* [Stored data entries]
- - -

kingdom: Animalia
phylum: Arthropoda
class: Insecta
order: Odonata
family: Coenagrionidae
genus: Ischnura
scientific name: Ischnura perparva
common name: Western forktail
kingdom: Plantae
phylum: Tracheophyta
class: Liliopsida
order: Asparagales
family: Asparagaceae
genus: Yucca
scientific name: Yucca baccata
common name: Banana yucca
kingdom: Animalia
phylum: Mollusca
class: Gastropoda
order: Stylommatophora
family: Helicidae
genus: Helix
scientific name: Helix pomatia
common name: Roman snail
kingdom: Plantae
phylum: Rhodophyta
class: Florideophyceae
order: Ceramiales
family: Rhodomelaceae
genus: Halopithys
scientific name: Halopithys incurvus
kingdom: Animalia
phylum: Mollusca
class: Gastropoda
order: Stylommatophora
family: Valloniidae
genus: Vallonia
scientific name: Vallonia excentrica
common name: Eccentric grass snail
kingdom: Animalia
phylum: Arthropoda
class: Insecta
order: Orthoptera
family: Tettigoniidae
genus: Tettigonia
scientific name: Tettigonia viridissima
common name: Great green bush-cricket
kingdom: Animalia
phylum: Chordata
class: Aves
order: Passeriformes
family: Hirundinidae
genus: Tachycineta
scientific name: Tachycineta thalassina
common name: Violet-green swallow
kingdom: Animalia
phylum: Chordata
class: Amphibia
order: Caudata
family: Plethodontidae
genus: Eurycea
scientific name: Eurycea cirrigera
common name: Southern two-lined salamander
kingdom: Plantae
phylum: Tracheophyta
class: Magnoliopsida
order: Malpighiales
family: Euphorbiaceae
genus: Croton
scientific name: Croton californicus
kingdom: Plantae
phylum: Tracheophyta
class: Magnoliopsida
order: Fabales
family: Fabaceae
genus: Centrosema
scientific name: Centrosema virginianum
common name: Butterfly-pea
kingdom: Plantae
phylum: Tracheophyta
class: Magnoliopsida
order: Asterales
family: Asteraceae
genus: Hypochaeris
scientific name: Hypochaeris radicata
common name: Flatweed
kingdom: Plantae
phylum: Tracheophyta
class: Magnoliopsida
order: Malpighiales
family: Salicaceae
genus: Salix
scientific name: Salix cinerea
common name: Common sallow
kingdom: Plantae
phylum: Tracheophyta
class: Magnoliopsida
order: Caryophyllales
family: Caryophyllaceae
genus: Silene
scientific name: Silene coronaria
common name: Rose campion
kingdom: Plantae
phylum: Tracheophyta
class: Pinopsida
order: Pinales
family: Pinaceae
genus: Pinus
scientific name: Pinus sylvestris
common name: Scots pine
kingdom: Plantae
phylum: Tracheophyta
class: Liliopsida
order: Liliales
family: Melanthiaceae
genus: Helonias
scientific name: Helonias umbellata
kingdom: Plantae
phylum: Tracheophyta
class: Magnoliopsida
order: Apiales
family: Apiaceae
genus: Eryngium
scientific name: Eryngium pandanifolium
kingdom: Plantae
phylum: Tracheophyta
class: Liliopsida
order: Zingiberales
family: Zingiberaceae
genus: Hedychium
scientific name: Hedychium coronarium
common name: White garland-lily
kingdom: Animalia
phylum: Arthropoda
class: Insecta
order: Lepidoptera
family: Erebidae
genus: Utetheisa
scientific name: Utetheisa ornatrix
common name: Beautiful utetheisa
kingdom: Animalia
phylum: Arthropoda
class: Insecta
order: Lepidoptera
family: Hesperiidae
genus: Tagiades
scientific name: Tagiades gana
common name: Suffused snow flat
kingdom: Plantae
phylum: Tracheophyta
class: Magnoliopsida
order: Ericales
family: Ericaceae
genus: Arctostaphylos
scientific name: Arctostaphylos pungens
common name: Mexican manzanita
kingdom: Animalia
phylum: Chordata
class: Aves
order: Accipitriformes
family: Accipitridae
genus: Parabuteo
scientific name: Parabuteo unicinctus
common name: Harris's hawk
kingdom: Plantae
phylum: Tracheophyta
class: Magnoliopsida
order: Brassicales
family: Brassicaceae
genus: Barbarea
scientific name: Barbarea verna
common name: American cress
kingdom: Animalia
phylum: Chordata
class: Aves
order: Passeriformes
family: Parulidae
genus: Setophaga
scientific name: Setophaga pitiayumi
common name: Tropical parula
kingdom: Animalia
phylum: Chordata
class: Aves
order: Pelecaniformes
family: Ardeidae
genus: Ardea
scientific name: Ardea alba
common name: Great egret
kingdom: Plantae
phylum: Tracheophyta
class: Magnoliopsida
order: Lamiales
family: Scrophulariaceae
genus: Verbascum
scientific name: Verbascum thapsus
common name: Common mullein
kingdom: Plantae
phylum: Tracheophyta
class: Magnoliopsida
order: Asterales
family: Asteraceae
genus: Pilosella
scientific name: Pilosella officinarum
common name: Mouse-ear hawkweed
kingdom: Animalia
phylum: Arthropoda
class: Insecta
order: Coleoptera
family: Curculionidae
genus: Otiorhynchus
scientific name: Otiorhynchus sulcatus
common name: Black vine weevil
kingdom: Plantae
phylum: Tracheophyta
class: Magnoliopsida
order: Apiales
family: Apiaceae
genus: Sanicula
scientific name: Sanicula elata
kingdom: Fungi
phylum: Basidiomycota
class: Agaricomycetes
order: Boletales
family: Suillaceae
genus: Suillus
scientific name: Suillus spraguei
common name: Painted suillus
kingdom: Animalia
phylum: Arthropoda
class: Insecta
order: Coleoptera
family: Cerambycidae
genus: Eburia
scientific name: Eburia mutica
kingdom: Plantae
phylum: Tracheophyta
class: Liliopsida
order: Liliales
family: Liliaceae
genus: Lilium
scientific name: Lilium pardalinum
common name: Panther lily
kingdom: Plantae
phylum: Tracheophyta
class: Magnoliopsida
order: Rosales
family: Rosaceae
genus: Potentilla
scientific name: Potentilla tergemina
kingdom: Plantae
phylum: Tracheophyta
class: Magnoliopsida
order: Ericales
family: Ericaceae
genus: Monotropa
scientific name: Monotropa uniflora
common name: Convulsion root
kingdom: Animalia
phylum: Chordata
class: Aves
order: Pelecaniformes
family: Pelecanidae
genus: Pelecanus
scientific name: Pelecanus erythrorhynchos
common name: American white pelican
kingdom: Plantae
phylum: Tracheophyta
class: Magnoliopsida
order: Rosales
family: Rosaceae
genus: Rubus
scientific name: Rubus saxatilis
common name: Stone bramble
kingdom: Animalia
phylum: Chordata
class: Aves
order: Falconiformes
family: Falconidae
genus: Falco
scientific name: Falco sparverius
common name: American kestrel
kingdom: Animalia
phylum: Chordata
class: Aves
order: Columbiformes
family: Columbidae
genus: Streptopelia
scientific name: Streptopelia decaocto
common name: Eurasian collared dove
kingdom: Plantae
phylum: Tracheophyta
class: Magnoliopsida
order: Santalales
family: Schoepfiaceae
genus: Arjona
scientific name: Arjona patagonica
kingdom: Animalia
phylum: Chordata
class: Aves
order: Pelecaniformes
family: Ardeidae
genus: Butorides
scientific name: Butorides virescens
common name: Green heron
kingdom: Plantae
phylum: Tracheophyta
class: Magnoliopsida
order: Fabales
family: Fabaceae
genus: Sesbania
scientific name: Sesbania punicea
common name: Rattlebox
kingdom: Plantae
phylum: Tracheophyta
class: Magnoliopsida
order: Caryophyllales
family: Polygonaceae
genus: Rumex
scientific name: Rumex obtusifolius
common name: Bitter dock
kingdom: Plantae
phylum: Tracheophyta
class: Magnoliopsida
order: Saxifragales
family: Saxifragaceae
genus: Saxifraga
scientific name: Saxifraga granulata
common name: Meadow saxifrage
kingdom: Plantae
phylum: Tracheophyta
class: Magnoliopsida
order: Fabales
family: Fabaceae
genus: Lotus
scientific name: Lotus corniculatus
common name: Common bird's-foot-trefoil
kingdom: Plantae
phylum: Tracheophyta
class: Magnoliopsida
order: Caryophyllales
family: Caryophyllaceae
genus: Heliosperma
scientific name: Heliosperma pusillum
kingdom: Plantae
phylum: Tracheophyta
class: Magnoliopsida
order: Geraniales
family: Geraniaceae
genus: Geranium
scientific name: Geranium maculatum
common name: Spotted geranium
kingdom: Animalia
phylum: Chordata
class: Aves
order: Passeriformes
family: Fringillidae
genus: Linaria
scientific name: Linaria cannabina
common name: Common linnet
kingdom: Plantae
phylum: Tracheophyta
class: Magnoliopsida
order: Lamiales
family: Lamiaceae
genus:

- - -

* [Stated exercise]
Return verbatim the lines of the listing from the line containing "scientific name: Arjona patagonica" through the final line of the listing, including both ends.

* [Solved exercise]
scientific name: Arjona patagonica
kingdom: Animalia
phylum: Chordata
class: Aves
order: Pelecaniformes
family: Ardeidae
genus: Butorides
scientific name: Butorides virescens
common name: Green heron
kingdom: Plantae
phylum: Tracheophyta
class: Magnoliopsida
order: Fabales
family: Fabaceae
genus: Sesbania
scientific name: Sesbania punicea
common name: Rattlebox
kingdom: Plantae
phylum: Tracheophyta
class: Magnoliopsida
order: Caryophyllales
family: Polygonaceae
genus: Rumex
scientific name: Rumex obtusifolius
common name: Bitter dock
kingdom: Plantae
phylum: Tracheophyta
class: Magnoliopsida
order: Saxifragales
family: Saxifragaceae
genus: Saxifraga
scientific name: Saxifraga granulata
common name: Meadow saxifrage
kingdom: Plantae
phylum: Tracheophyta
class: Magnoliopsida
order: Fabales
family: Fabaceae
genus: Lotus
scientific name: Lotus corniculatus
common name: Common bird's-foot-trefoil
kingdom: Plantae
phylum: Tracheophyta
class: Magnoliopsida
order: Caryophyllales
family: Caryophyllaceae
genus: Heliosperma
scientific name: Heliosperma pusillum
kingdom: Plantae
phylum: Tracheophyta
class: Magnoliopsida
order: Geraniales
family: Geraniaceae
genus: Geranium
scientific name: Geranium maculatum
common name: Spotted geranium
kingdom: Animalia
phylum: Chordata
class: Aves
order: Passeriformes
family: Fringillidae
genus: Linaria
scientific name: Linaria cannabina
common name: Common linnet
kingdom: Plantae
phylum: Tracheophyta
class: Magnoliopsida
order: Lamiales
family: Lamiaceae
genus:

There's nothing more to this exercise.